The Mysteries of the Human Brain
Tonight I went to see Sam Harris give a lecture about the science of morality as he promoted his new book, The Moral Landscape. Since Sam Harris is a neuroscientist, and since I'm endlessly fascinated by that organ known as the brain, I had a question that I had to ask him. Unfortunately, they never got to me, so I asked the question in an abbreviated form when I met Sam at the signing.
What I wanted to ask:
We all know the expression, "Once bitten, twice shy." I'm certain that I read or heard somewhere that when we experience something traumatic, our brain makes extra neurological connections. For example, a person won't go near even a Labrador Retriever because s/he has been attacked by so many "bad" dogs in his/her life. Hell, just seeing a picture of a dog will elicit the fight-or-flight response. This is a Pavlovian conditioning of sorts, I believe.
Given this premise, and given that one of religion's strategies-- especially in Catholicism and Islam-- is to program its followers with fear of hell, does this mean that there are extra neurological connections in conjunction with these beliefs? If that's the case, is that a reason why it is so hard to for some people to stop fearing hell, etc., even after they've left religion and even if they know logically that hell is nonsense? Is it a matter of "rewiring" the brain?
I asked a much simpler question of similar nature:
Why is it that people of the same intelligence will have different reactions when being raised in a religion? One person will say, "This is bullshit" from the time they're five, for example, while a person of the same intelligence will believe whatever they're being programed with. Why?

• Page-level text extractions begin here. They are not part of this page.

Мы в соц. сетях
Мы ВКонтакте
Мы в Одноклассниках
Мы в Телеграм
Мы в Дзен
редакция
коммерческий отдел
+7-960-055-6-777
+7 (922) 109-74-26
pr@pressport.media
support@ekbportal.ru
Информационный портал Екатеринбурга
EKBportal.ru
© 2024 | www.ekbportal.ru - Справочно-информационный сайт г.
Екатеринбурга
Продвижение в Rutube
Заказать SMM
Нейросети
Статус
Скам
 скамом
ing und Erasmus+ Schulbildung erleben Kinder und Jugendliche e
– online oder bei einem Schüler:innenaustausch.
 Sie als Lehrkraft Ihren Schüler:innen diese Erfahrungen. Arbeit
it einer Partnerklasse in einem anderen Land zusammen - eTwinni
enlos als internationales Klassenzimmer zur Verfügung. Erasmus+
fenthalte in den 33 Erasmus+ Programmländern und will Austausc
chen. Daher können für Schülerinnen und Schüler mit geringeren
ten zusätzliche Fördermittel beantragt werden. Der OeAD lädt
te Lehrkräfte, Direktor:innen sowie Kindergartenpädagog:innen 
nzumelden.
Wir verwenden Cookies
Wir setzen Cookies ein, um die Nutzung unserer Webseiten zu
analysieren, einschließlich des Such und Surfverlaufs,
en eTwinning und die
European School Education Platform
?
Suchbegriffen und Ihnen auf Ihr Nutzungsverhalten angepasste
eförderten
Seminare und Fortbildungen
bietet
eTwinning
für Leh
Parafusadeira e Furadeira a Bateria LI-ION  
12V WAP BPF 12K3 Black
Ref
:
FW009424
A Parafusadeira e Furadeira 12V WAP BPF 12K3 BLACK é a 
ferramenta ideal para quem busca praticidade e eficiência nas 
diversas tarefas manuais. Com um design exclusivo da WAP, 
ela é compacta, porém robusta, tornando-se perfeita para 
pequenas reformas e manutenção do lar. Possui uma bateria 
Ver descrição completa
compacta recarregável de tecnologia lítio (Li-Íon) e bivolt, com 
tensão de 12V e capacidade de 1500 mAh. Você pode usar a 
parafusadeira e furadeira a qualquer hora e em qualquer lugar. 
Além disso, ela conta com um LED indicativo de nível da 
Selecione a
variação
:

Sam Harris told me that studies have suggested that people who tend to make larger quantities of the neurotransmitter dopamine are more predisposed to religion. Please correct me if I'm wrong, but I think, like serotonin, dopamine is a chemical that regulates mood and impulse control? At any rate, he said that there really is no clear answer to my question yet. When I asked the second part of my abbreviated question-- "Why are certain people more at ease than others with the idea of there being no God?" he didn't have an answer to that either.
Brilliant guy, Sam Harris. I only wish he could have answered my question! But I guess it is such a complex question that nobody really knows the answers yet. I bet we will someday, however.
Let's discuss! And if anybody knows any studies regarding this that I'm not aware of, please let me know!